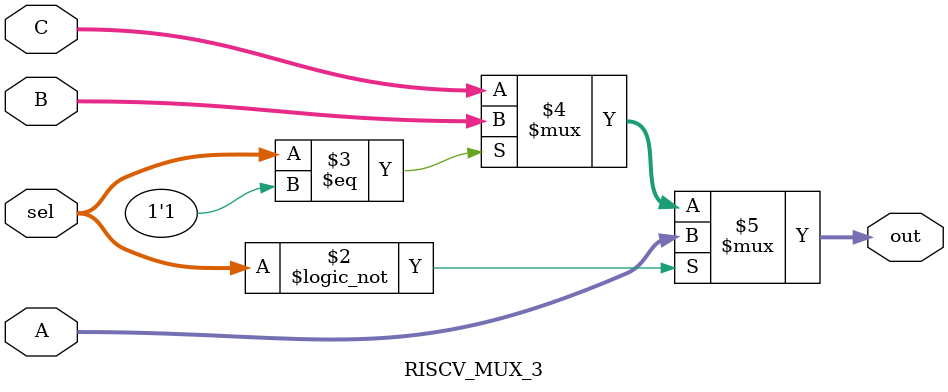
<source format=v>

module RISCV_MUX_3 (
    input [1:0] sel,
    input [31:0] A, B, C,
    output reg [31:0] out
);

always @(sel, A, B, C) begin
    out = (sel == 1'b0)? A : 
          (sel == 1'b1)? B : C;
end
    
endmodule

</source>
* * *
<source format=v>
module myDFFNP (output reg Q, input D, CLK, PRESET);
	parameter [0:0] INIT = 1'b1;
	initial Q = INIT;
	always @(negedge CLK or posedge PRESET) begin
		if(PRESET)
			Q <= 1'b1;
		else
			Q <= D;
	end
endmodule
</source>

Task instructions: Above are the records; copy every line in them that holds the word "always".

Written solution:
always @(sel, A, B, C) begin
	always @(negedge CLK or posedge PRESET) begin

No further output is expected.